Another group of researchers at NeurIPS presented a scheme called “Tree-Ring” watermarking that is designed to be more robust. Diffusion models, the most advanced type of image-generation software, begin by filling their digital canvas with random noise, out of which the required picture slowly emerges. The tree-ring method embeds the watermark not in the finished picture, but in the noise at the start. If the software that created a picture is run in reverse, it will reproduce the watermark along with the noise. Crucially, the technique is less easy to thwart by fiddling with the final image.

But it is probably not impossible. Watermarkers are in an arms race with other researchers aiming to defeat their techniques. Another team led by Hanlin Zhang, Benjamin Edelman and Boaz Barak, all of Harvard University, presented a method (not yet peer-reviewed) that can, they say, erase watermarks. It works by adding a dash of new noise, then using a second, different AI model to remove that noise, which removes the original watermark in the process. They claim to be able to foil three new text-watermarking schemes proposed in 2023. In September scientists at the University of Maryland published a paper (also not yet peer-reviewed) claiming that none of the current methods of image watermarking—Tree-Rings included—is foolproof.
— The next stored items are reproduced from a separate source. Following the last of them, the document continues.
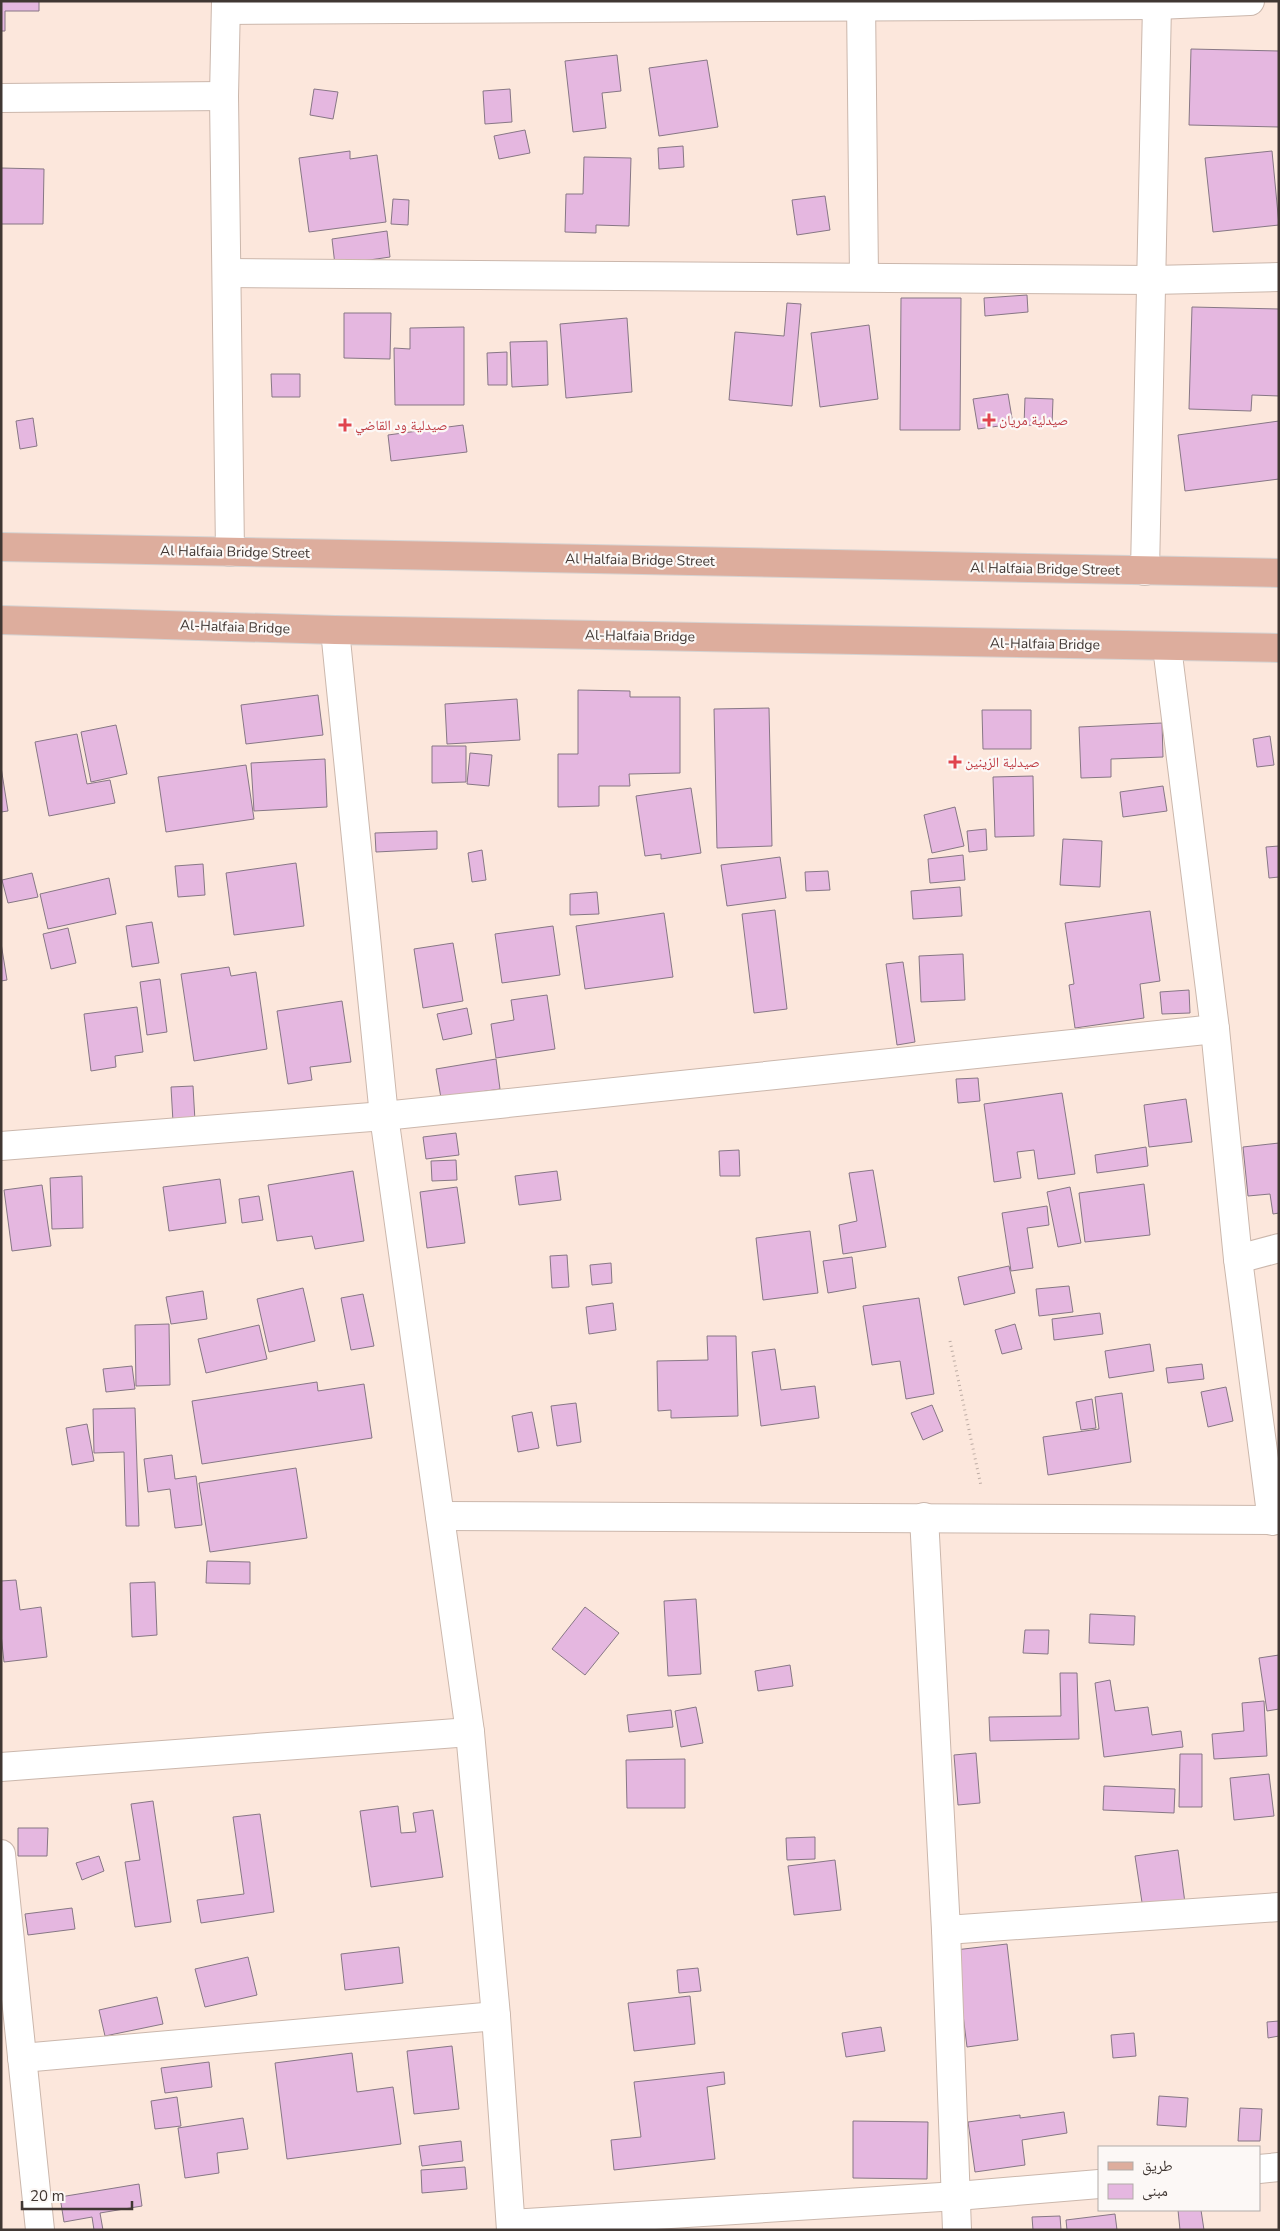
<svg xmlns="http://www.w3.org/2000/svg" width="1280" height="2231" font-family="'Nunito Sans','Noto Naskh Arabic',sans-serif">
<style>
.building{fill:#e5b7e0;stroke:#877785}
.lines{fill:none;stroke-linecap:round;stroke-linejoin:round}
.minor-casing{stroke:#cbb7ac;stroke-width:30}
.major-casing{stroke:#d5d3d2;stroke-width:30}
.path{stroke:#bdaca4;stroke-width:3;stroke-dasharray:1 4;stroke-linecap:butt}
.minor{stroke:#fff;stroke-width:28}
.major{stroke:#ddad9d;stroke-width:28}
.health-dot{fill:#e0444e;stroke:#fcf8f6;stroke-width:2}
.labels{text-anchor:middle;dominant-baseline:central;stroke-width:4.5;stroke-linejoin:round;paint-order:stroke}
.health-label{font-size:14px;fill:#be3a42;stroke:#fcf8f6;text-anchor:start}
.street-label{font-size:14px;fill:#403733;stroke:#fcf8f6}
</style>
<rect width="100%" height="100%" fill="#fce7dc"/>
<!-- building -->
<g class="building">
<path d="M1,1H39V11H5V31H1Z"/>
<path d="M1191,49L1279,51V127L1189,125Z"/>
<path d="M617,55L621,91L602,93L606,128L573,132L565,61Z"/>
<path d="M707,60L718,127L659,136L649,68Z"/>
<path d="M314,89L338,92L333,119L310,115Z"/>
<path d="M510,89L512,122L485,124L483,91Z"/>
<path d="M525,130L530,153L499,159L494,136Z"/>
<path d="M683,146L684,167L659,169L658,148Z"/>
<path d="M350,151V159L377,155L386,222L309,232L299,158Z"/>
<path d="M1272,151L1279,225L1213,232L1205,158Z"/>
<path d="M584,157L631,158L629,226L596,225V233L565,232L566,194H583Z"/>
<path d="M1,168L44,169L43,224H1Z"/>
<path d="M825,196L830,230L797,235L792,200Z"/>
<path d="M393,199L409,200L408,225L391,224Z"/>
<path d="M387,231L390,257L335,265L332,239Z"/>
<path d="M1027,295L1028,312L985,316L984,298Z"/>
<path d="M901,298H961L960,430H900Z"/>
<path d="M787,303L801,304L792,406L729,400L735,332L784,336Z"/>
<path d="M1192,307L1279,309V396L1252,395L1251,411L1189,409Z"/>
<path d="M344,313H391L390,359L344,358Z"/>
<path d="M627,318L632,392L566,398L560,324Z"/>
<path d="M869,325L878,399L820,407L811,333Z"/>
<path d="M464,327V405H395L394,348L410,349V328Z"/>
<path d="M547,341L548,385L512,387L510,342Z"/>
<path d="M507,352V385H488L487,353Z"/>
<path d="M271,374H300V397H272Z"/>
<path d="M1008,394L1013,424L978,429L973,399Z"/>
<path d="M1025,398L1053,399L1052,426L1024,425Z"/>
<path d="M33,418L37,446L20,449L16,421Z"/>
<path d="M1279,421V479L1185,491L1178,435Z"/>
<path d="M463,425L467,452L391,461L388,435Z"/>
<path d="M578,690L630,691V697H680V773L629,774L630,786H599V806L558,807V754H578Z"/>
<path d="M318,695L323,735L246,744L241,705Z"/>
<path d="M517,699L520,740L447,744L445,704Z"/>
<path d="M769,708L772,846L717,848L714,709Z"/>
<path d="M982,710H1031V749H983Z"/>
<path d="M1162,723L1163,757L1111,759V777L1081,778L1079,727Z"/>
<path d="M116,725L127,774L91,782L81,732Z"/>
<path d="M77,734L87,784L110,780L115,803L49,816L35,742Z"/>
<path d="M1270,736L1274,765L1257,767L1253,739Z"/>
<path d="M432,746H466V782L432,783Z"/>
<path d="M470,753L492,755L489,786L467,784Z"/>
<path d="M325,759L327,807L254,811L251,763Z"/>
<path d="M246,765L254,819L166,832L158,777Z"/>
<path d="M1,767L8,811L1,812Z"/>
<path d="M1033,776L1034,836L995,837L993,777Z"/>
<path d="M1163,786L1167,811L1123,817L1120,792Z"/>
<path d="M691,788L701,853L661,859V854L645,856L636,796Z"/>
<path d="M955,807L964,846L932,853L924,815Z"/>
<path d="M986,829L987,850L969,852L967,831Z"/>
<path d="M437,831V849L376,852L375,833Z"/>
<path d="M1063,839L1102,841L1100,887L1060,885Z"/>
<path d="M1279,846V877L1269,878L1266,847Z"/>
<path d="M482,850L486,880L472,882L468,853Z"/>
<path d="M963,855L965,880L930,883L928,859Z"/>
<path d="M780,857L786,898L727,906L721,865Z"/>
<path d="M296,863L304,926L234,935L226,873Z"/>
<path d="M203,864L205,895L178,897L175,866Z"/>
<path d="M828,871L830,890L806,891L805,872Z"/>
<path d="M32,873L38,897L8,903L2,880Z"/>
<path d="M109,878L116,914L48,929L40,894Z"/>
<path d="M960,887L962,916L913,919L911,891Z"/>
<path d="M597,892L599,914L570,915V894Z"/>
<path d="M775,910L787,1009L754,1013L742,914Z"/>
<path d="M1150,911L1160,981L1140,984L1144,1018L1075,1028L1069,985L1074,984L1065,923Z"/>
<path d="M664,913L673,977L585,989L576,926Z"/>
<path d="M152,922L159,963L132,967L126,926Z"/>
<path d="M553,926L560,975L502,983L495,934Z"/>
<path d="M68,928L76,963L51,969L43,934Z"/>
<path d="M1,943L7,980L1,981Z"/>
<path d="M453,943L463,1001L423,1008L414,949Z"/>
<path d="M963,954L965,1000L921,1002L919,956Z"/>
<path d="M903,962L915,1042L897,1045L886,964Z"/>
<path d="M229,967L231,976L256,972L267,1049L194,1061L181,974Z"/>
<path d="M160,979L167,1032L147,1035L140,982Z"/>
<path d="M1189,990L1190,1013L1162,1014L1160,992Z"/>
<path d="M547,995L555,1049L496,1058L491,1024L514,1020L511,1000Z"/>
<path d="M342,1001L351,1062L310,1067L312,1080L288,1084L277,1011Z"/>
<path d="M137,1007L143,1052L115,1056L116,1067L91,1071L84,1014Z"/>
<path d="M467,1008L472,1034L443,1040L437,1014Z"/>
<path d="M496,1059L500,1089L441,1098L436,1069Z"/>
<path d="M978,1078L980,1101L958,1103L956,1079Z"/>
<path d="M193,1086L195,1121L173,1122L171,1087Z"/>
<path d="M1062,1093L1075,1174L1038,1179L1034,1150L1017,1152L1021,1178L994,1182L984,1104Z"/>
<path d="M1186,1099L1192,1142L1149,1147L1144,1105Z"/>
<path d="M456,1133L459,1155L426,1159L423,1137Z"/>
<path d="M1279,1143V1213L1273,1214L1270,1194L1248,1196L1243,1147Z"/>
<path d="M1146,1147L1148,1166L1097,1173L1095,1155Z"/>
<path d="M739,1150L740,1176H720L719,1151Z"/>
<path d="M456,1160L457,1180L432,1181L431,1161Z"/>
<path d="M873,1170L886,1247L843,1254L839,1225L857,1221L849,1173Z"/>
<path d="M353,1171L364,1241L315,1249L312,1236L277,1241L268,1185Z"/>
<path d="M557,1171L561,1200L519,1205L515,1176Z"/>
<path d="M82,1176L83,1228L52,1229L50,1178Z"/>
<path d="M220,1179L226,1223L169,1231L163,1187Z"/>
<path d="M1144,1184L1150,1235L1085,1242L1079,1193Z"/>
<path d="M42,1185L51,1246L12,1251L4,1190Z"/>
<path d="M457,1187L465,1243L427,1248L420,1192Z"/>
<path d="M1070,1187L1081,1243L1058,1247L1047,1192Z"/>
<path d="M259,1196L263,1220L242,1223L239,1199Z"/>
<path d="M1047,1206L1049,1225L1027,1228L1033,1268L1011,1271L1002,1213Z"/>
<path d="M810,1231L818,1293L763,1300L756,1238Z"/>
<path d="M567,1255L569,1287L552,1288L550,1256Z"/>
<path d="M852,1257L856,1288L828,1293L823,1261Z"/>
<path d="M611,1263L612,1283L592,1285L590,1265Z"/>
<path d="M1009,1266L1015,1293L964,1305L958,1277Z"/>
<path d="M1069,1286L1073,1312L1039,1316L1036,1289Z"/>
<path d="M303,1288L315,1341L269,1352L257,1299Z"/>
<path d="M203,1291L207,1319L171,1324L166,1297Z"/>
<path d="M363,1294L374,1346L351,1350L341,1298Z"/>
<path d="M919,1298L934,1394L906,1399L900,1361L872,1365L863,1306Z"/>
<path d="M613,1303L616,1330L589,1334L586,1307Z"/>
<path d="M1100,1313L1103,1334L1054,1340L1052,1319Z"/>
<path d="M169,1324L170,1385L136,1386L135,1325Z"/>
<path d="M1015,1324L1022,1349L1002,1354L995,1330Z"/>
<path d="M259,1325L267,1359L206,1373L198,1339Z"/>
<path d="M707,1336H736L738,1416L671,1418V1410L658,1411L657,1361L708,1360Z"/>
<path d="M1150,1344L1154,1371L1109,1378L1105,1351Z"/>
<path d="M775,1349L781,1390L815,1386L819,1418L761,1426L752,1352Z"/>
<path d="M1202,1364L1204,1379L1168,1383L1166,1368Z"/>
<path d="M132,1366L135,1389L106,1392L103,1369Z"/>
<path d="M317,1382L318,1391L364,1384L372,1438L202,1464L192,1401Z"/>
<path d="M1226,1387L1233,1421L1208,1427L1201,1392Z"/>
<path d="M1122,1393L1131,1462L1048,1475L1043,1437L1099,1429L1095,1397Z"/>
<path d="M1092,1399L1096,1428L1081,1430L1076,1402Z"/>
<path d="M576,1403L581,1442L557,1446L551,1406Z"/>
<path d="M932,1405L943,1431L923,1440L911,1413Z"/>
<path d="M135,1408L139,1526H126L124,1452L94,1453L93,1409Z"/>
<path d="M532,1412L539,1448L518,1452L512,1416Z"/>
<path d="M87,1424L94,1461L72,1465L66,1428Z"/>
<path d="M172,1455L175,1479L196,1476L202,1525L175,1528L170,1489L148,1492L144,1459Z"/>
<path d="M296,1468L307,1538L210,1552L199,1483Z"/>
<path d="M207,1561L250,1562V1584L206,1583Z"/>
<path d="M16,1580L20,1610L41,1607L47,1657L4,1662L1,1634V1581Z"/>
<path d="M155,1582L157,1635L132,1637L130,1583Z"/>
<path d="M696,1599L701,1674L668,1676L664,1601Z"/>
<path d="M585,1607L619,1633L585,1675L552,1649Z"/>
<path d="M1090,1614L1135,1616L1134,1645L1089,1643Z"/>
<path d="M1025,1630H1049L1048,1654L1023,1653Z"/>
<path d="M1279,1655V1709L1267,1711L1259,1658Z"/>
<path d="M790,1665L793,1686L758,1691L755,1671Z"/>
<path d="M1060,1673H1077L1079,1739L990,1741L989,1717L1061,1716Z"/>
<path d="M1110,1680L1115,1711L1148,1707L1152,1735L1181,1731L1183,1747L1104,1757L1095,1683Z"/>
<path d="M1264,1701L1267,1756L1214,1759L1212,1734L1244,1731L1242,1703Z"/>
<path d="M696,1707L703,1743L681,1747L675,1711Z"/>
<path d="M671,1710L673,1727L629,1732L627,1715Z"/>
<path d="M976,1753L980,1803L958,1805L954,1755Z"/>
<path d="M1180,1754H1202V1807H1179Z"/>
<path d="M685,1759V1808H627L626,1760Z"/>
<path d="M1269,1774L1274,1816L1234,1820L1230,1778Z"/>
<path d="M1104,1786L1175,1789L1174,1813L1103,1810Z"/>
<path d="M153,1801L171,1922L135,1927L125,1862L140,1860L131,1804Z"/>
<path d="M398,1806L401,1833L416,1832L413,1813L433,1810L443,1877L371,1887L360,1811Z"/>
<path d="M260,1814L274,1912L201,1923L197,1900L244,1894L233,1817Z"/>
<path d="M18,1828H48L47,1856H18Z"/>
<path d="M815,1837V1859L787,1860L786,1838Z"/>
<path d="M1178,1850L1185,1903L1143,1909L1135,1856Z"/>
<path d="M99,1856L104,1871L82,1880L76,1863Z"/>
<path d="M835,1860L841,1910L794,1915L788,1866Z"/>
<path d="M72,1908L75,1929L28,1935L25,1914Z"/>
<path d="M1007,1944L1018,2040L967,2047L955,1950Z"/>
<path d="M399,1947L403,1983L345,1990L341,1954Z"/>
<path d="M248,1957L257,1995L205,2007L195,1969Z"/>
<path d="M698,1968L701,1991L679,1993L677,1970Z"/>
<path d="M690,1996L695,2044L634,2051L628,2003Z"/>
<path d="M157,1997L163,2024L105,2036L99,2010Z"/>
<path d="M1279,2021V2036L1268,2038L1267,2022Z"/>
<path d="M881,2027L885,2051L846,2057L842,2033Z"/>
<path d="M1134,2033L1136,2056L1113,2058L1111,2035Z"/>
<path d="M452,2046L459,2109L414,2114L407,2051Z"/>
<path d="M352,2053L357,2092L393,2087L401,2144L287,2159L275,2063Z"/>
<path d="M209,2062L212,2087L165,2093L161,2068Z"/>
<path d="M724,2072L725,2084L707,2087L715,2159L614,2170L611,2140L641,2137L634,2082Z"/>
<path d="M1159,2096L1188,2098L1186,2127L1157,2125Z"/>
<path d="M177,2097L181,2126L155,2129L151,2101Z"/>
<path d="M1240,2108L1262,2109L1260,2141H1238Z"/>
<path d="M1064,2112L1067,2133L1022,2140L1025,2165L975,2172L968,2122L1020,2115V2118Z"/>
<path d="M243,2118L248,2149L217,2153L219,2173L185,2178L178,2128Z"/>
<path d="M853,2121L928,2122L927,2179L853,2178Z"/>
<path d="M461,2141L463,2161L422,2166L419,2146Z"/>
<path d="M465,2167L467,2189L422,2193L421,2170Z"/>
<path d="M139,2184L142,2206L100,2213L103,2230H94L92,2217L64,2222L60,2197Z"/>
<path d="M1178,2210H1201L1204,2230H1180Z"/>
<path d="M1115,2214L1117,2230H1067L1066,2220Z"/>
<path d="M1060,2216L1061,2230H1033L1032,2217Z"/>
</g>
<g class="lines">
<defs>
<g id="minor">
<path d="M226,1L224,96L230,552"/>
<path d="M861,1L864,277"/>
<path d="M226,10L1157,5L1250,1"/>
<path d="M1,98L224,96"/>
<path d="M227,273L1152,280L1279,277"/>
<path d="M1145,571L1157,5"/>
<path d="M335,630L384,1116L470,1732L496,2016L511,2230"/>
<path d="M1167,647L1215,1029L1238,1259L1272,1521"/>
<path d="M1,1146L384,1116L1215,1029"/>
<path d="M1238,1259L1279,1248"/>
<path d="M440,1516L1279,1520"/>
<path d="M924,1517L946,1930L957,2230"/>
<path d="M1,1767L470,1732"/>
<path d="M1,1854L40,2230"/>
<path d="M946,1930L1279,1907"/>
<path d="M22,2058L496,2016"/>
<path d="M1259,2169L1279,2167"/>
<path d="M511,2224L957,2196L1099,2184"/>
</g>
<g id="major">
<path d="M1,547L1279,573"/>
<path d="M1,620L335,630L1279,648"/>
</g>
</defs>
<!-- minor casing -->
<use href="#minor" class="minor-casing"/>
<!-- major casing -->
<use href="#major" class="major-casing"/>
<!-- path -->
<path class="path" d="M950,1341L981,1486"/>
<!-- minor -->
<use href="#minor" class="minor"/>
<!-- major -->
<use href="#major" class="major"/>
</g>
<!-- markers -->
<g class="health-dot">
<path d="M986.5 412.5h5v5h5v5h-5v5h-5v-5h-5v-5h5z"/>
<path d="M342.5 417.5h5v5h5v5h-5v5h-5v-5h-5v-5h5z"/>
<path d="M952.5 754.5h5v5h5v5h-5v5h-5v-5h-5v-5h5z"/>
</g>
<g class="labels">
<!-- health labels -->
<g class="health-label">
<text x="999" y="420">صيدلية مريان</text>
<text x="355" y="425">صيدلية ود القاضي</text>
<text x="965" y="762">صيدلية الزينين</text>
</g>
<!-- street labels -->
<g class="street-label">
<text transform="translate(235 552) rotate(1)">Al Halfaia Bridge Street</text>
<text transform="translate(640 560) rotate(1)">Al Halfaia Bridge Street</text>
<text transform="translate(1045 569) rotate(1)">Al Halfaia Bridge Street</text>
<text transform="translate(235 627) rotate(2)">Al-Halfaia Bridge</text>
<text transform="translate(640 636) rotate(1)">Al-Halfaia Bridge</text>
<text transform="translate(1045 644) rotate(1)">Al-Halfaia Bridge</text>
</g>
</g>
<!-- border -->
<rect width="1280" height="2231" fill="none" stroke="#403733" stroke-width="5"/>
<!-- legend -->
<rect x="1098" y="2146" width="162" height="65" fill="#fcf8f6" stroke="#b1aba8"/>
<rect x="1108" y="2162" width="25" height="8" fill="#ddad9d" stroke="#b1aba8"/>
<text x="1142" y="2171" font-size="15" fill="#403733">طريق</text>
<rect x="1108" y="2184" width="25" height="15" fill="#e5b7e0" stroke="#b1aba8"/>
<text x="1142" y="2196" font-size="15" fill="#403733">مبنى</text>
<!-- scale -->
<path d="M22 2201v8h110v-8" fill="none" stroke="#403733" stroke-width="2.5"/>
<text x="30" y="2201" font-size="15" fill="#403733" stroke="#fcf8f6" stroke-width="4" paint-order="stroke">20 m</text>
</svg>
Nevertheless, in July 2023 America’s government announced “voluntary commitments” with several AI firms, including OpenAI and Google, to boost investment in watermarking research. Having imperfect safeguards is certainly better than having none (although open-source models, which users are free to tweak, will be harder to police.) But in the battle between the fakers and the detectives, it seems that the fakers have the upper hand.